- **TRY IT**: Once more, print the records exactly as given.

- - - - -

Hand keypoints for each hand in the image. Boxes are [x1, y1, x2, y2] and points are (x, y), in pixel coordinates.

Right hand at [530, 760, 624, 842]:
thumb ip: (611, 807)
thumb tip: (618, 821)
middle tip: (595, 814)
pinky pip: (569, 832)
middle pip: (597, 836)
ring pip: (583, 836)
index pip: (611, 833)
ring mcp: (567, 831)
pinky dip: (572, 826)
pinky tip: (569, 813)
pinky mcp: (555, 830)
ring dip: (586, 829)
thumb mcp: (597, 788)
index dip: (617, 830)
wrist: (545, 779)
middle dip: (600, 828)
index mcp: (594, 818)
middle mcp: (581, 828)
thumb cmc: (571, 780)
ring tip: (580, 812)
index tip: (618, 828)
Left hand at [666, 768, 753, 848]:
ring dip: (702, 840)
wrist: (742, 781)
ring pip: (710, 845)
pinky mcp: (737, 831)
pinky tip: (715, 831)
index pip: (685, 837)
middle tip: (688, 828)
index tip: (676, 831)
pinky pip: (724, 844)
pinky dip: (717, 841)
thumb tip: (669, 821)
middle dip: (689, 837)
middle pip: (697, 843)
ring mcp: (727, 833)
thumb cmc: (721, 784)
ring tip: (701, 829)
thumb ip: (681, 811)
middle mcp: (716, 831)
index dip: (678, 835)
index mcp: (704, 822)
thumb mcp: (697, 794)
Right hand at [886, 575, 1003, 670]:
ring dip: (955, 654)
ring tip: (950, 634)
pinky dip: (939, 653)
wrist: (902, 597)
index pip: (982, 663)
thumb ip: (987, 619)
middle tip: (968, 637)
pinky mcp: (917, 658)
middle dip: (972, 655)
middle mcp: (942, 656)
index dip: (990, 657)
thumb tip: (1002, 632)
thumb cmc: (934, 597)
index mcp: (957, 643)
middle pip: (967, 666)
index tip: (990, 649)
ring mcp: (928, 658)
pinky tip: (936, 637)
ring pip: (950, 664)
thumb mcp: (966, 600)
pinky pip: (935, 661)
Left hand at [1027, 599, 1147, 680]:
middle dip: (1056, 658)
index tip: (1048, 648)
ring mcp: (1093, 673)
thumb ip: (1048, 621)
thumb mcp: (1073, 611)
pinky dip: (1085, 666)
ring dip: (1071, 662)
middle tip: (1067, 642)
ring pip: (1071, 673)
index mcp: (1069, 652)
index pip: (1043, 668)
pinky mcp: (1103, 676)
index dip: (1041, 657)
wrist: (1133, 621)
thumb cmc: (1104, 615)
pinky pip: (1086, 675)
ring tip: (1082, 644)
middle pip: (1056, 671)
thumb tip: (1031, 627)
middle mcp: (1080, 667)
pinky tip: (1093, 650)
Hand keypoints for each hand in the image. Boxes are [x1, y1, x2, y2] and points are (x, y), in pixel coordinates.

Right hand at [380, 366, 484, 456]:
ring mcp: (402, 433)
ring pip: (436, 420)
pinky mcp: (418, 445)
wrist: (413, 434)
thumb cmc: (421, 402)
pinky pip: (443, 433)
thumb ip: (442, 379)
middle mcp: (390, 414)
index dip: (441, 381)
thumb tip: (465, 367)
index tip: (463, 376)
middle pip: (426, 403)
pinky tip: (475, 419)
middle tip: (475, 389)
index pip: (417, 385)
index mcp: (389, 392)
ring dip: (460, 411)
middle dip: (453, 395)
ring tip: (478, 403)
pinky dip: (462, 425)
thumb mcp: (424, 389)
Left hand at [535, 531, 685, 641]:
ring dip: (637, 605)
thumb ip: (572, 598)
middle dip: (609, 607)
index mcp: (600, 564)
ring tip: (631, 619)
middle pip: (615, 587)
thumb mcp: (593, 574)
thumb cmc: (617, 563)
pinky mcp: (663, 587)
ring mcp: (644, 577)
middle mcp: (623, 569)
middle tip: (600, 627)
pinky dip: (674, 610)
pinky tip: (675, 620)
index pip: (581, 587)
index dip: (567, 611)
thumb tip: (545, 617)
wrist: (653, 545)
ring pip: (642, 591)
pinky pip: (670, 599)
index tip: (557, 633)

- - - - -

- **YOUR RESPONSE**:
Hand keypoints for each hand in the image. Boxes are [x1, y1, x2, y2] and points are (x, y), in pixel coordinates.

Right hand at [530, 760, 624, 842]:
thumb ip: (611, 807)
thumb tip: (618, 821)
middle tip: (595, 814)
pinky pip: (569, 832)
middle pip: (597, 836)
ring pip: (583, 836)
index pip: (611, 833)
ring mcp: (567, 831)
pinky dip: (572, 826)
pinky tip: (569, 813)
pinky mcp: (555, 830)
ring dip: (586, 829)
thumb mcp: (597, 788)
index dip: (617, 830)
wrist: (545, 779)
middle dip: (600, 828)
index mcp: (594, 818)
middle mcp: (581, 828)
thumb cmc: (571, 780)
ring tip: (580, 812)
index tip: (618, 828)
Left hand at [666, 768, 753, 848]:
ring dip: (702, 840)
wrist: (742, 781)
ring pip: (710, 845)
pinky mcp: (737, 831)
pinky tip: (715, 831)
index pip: (685, 837)
middle tip: (688, 828)
index tip: (676, 831)
pinky pip: (724, 844)
pinky dip: (717, 841)
thumb tip: (669, 821)
middle dip: (689, 837)
middle pip: (697, 843)
ring mcp: (727, 833)
thumb cmc: (721, 784)
ring tip: (701, 829)
thumb ip: (681, 811)
middle mcp: (716, 831)
index dip: (678, 835)
index mcp: (704, 822)
thumb mcp: (697, 794)
Right hand at [886, 575, 1003, 670]:
ring dip: (955, 654)
ring tip: (950, 634)
pinky dip: (939, 653)
wrist: (902, 597)
index pip: (982, 663)
thumb ip: (987, 619)
middle tip: (968, 637)
pinky mcp: (917, 658)
middle dip: (972, 655)
middle mcp: (942, 656)
index dip: (990, 657)
thumb tip: (1002, 632)
thumb cmc: (934, 597)
index mcp: (957, 643)
middle pip: (967, 666)
index tip: (990, 649)
ring mcp: (928, 658)
pinky tip: (936, 637)
ring pip: (950, 664)
thumb mcp: (966, 600)
pinky pip: (935, 661)
Left hand at [1027, 599, 1147, 680]:
middle dip: (1056, 658)
index tip: (1048, 648)
ring mcp: (1093, 673)
thumb ip: (1048, 621)
thumb mcp: (1073, 611)
pinky dip: (1085, 666)
ring dip: (1071, 662)
middle tip: (1067, 642)
ring pip: (1071, 673)
index mcp: (1069, 652)
index pip: (1043, 668)
pinky mcp: (1103, 676)
index dip: (1041, 657)
wrist: (1133, 621)
thumb cmc: (1104, 615)
pinky pip: (1086, 675)
ring tip: (1082, 644)
middle pip: (1056, 671)
thumb tip: (1031, 627)
middle mcp: (1080, 667)
pinky tip: (1093, 650)
Hand keypoints for each hand in the image. Boxes are [x1, y1, x2, y2] and points are (x, y), in pixel coordinates.

Right hand at [380, 366, 484, 456]:
ring mcp: (402, 433)
ring pip: (436, 420)
pinky mcp: (418, 445)
wrist: (413, 434)
thumb cmc: (421, 402)
pinky pip: (443, 433)
thumb ip: (442, 379)
middle mcp: (390, 414)
index dip: (441, 381)
thumb tip: (465, 367)
index tip: (463, 376)
middle pip: (426, 403)
pinky tip: (475, 419)
middle tip: (475, 389)
index pip: (417, 385)
index mcp: (389, 392)
ring dip: (460, 411)
middle dip: (453, 395)
ring tip: (478, 403)
pinky dip: (462, 425)
thumb mcp: (424, 389)
Left hand at [535, 531, 685, 641]:
ring dip: (637, 605)
thumb ip: (572, 598)
middle dip: (609, 607)
index mcp: (600, 564)
ring tip: (631, 619)
middle pip: (615, 587)
thumb mcp: (593, 574)
thumb cmc: (617, 563)
pinky mcp: (663, 587)
ring mcp: (644, 577)
middle mcp: (623, 569)
middle tip: (600, 627)
pinky dip: (674, 610)
pinky tip: (675, 620)
index pip: (581, 587)
index dip: (567, 611)
thumb tip: (545, 617)
wrist: (653, 545)
ring pip: (642, 591)
pinky pip: (670, 599)
index tip: (557, 633)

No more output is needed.